You might think that the last stop for old NYC subway cars is deep in Brooklyn or at the edge of the Bronx, but the truth is actually much more interesting. Photographer Stephen Mallon has spent the last three years tracking decommissioned cars as they are sent to their watery graves at the bottom of the Atlantic Ocean. But the story doesn't just end there -- the train carcasses find a new life on the sea floor as artificial reefs, helping to bolster marine life along the East Coast.
For ten years, New York City subway cars have been helping the environment, not just by offering up green transportation, but by rebuilding fragile eco-systems on the seabed along the coast. After a life of transporting New Yorkers all around the city, MTA train carcasses are sent to their new homes, which can be anywhere from coastal Delaware to South Carolina.
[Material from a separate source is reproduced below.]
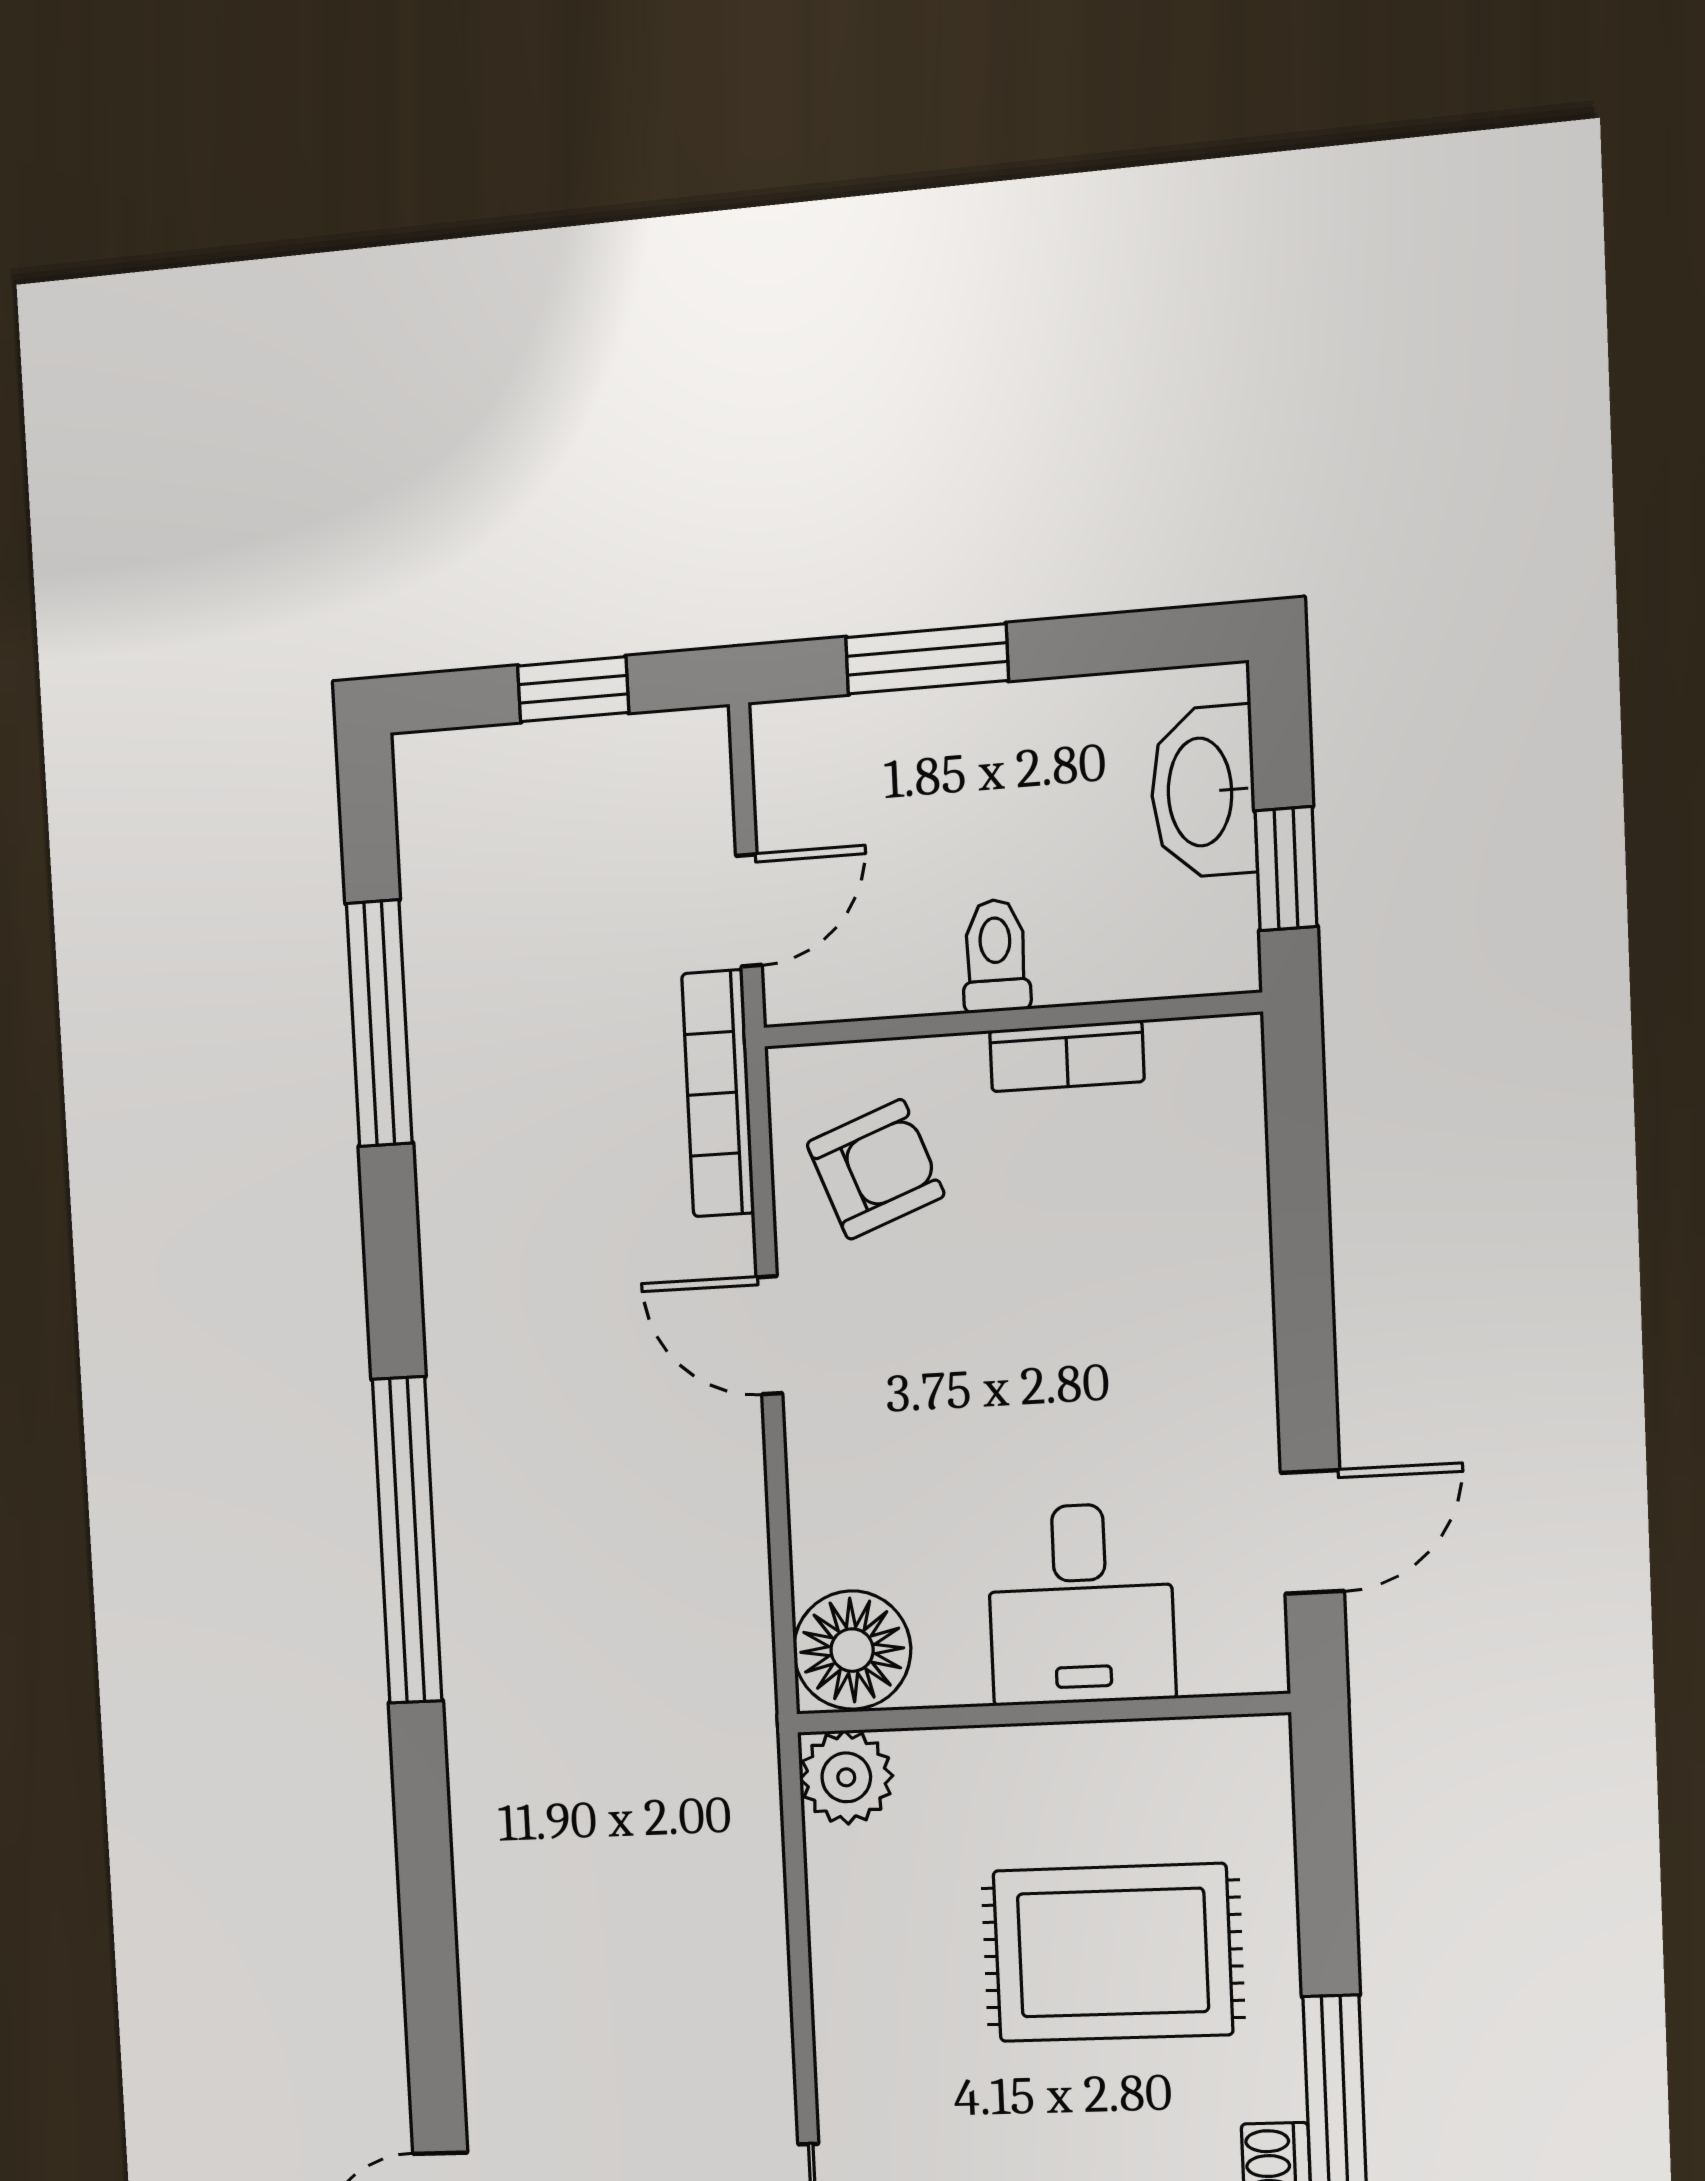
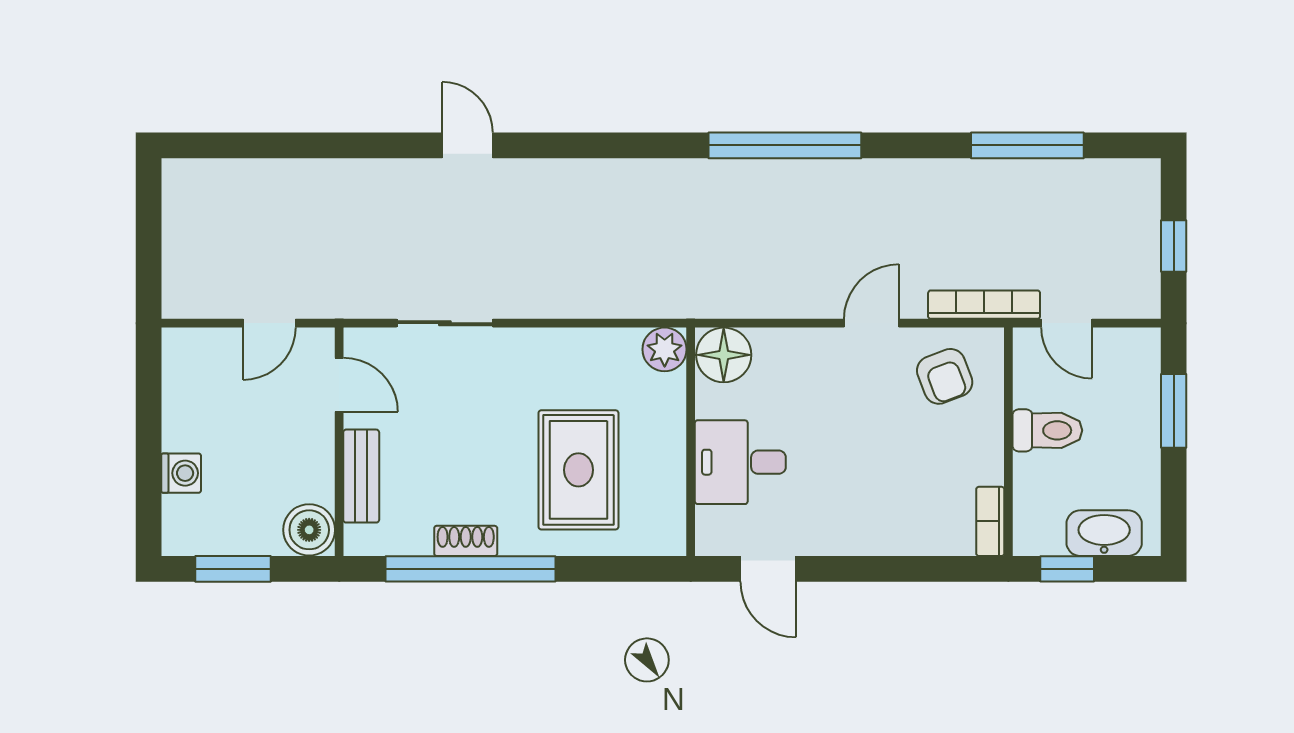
toilet: (996, 956) -> (1047, 430), width x1.37, depth x1.39
bookcase: (1067, 1056) -> (990, 521), moved

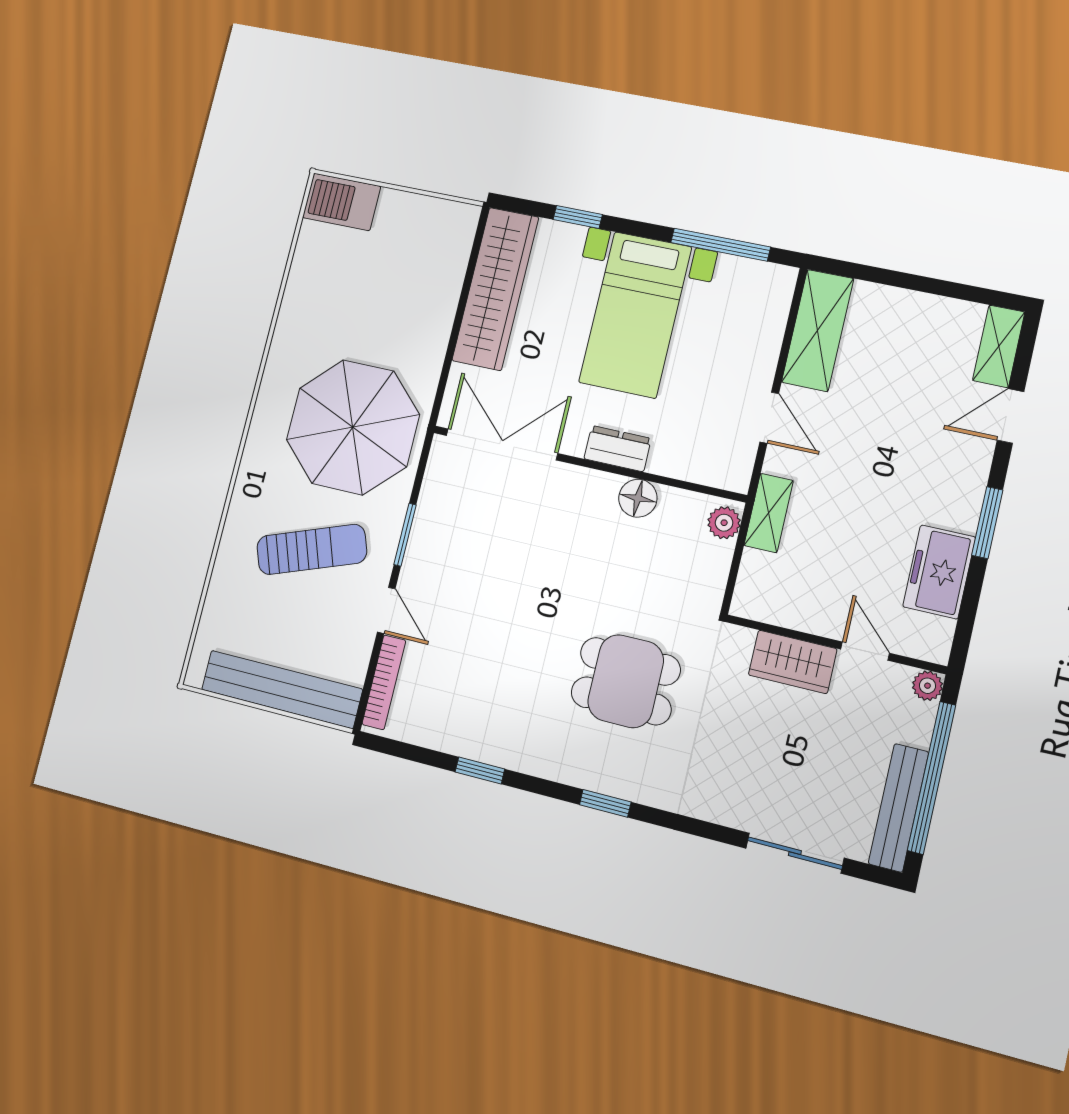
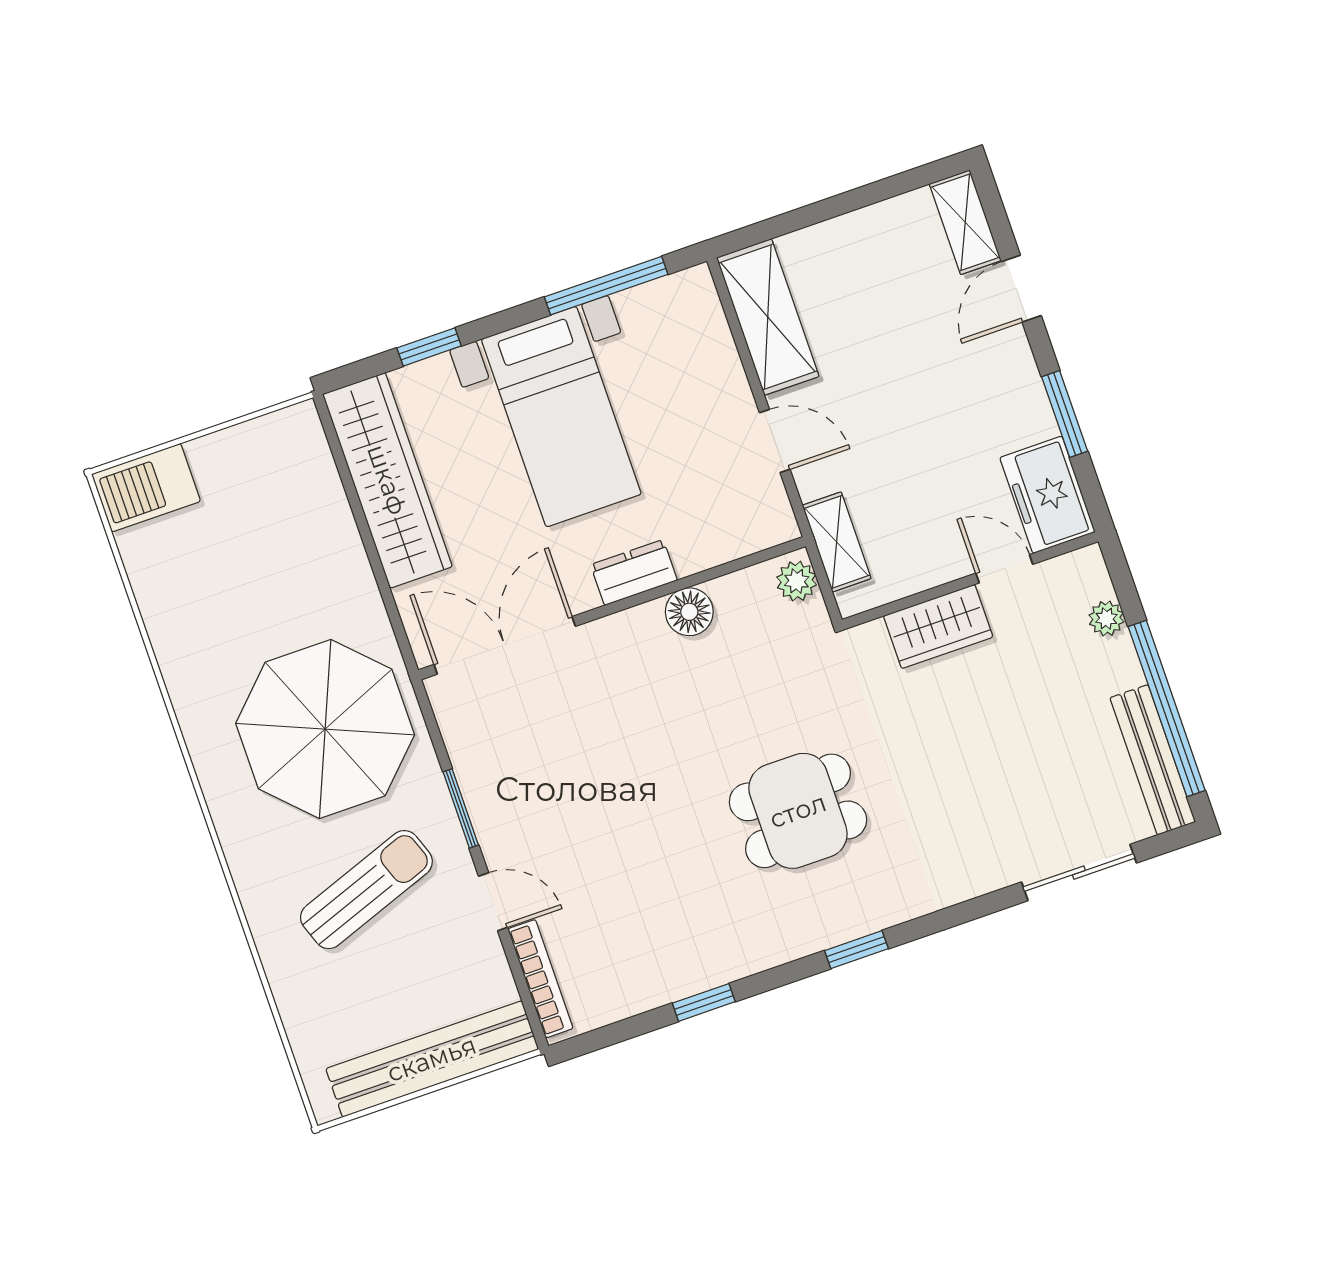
wall: (835, 644) -> (970, 581), moved
door: (865, 651) -> (1004, 569), moved
wardrobe: (793, 662) -> (938, 626), moved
Mallon’s photographs follow this journey in a series he appropriately calls “Next Stop, Atlantic.” The abandoned cars are first stacked in their own junkyard, lined up side-by-side instead of end-to-end. Because their doors and partitions have been removed, the cars appear almost as skeletons rather than old vehicles. Mallon’s series shows the stacks of trains out to sea on massive barges before they reach their destination.
As the subway cars are cast into the ocean, Mallon captures their almost poetic descent, before they settleon the bottom of the ocean to become an eternal home for fish, algae, coral and other plants.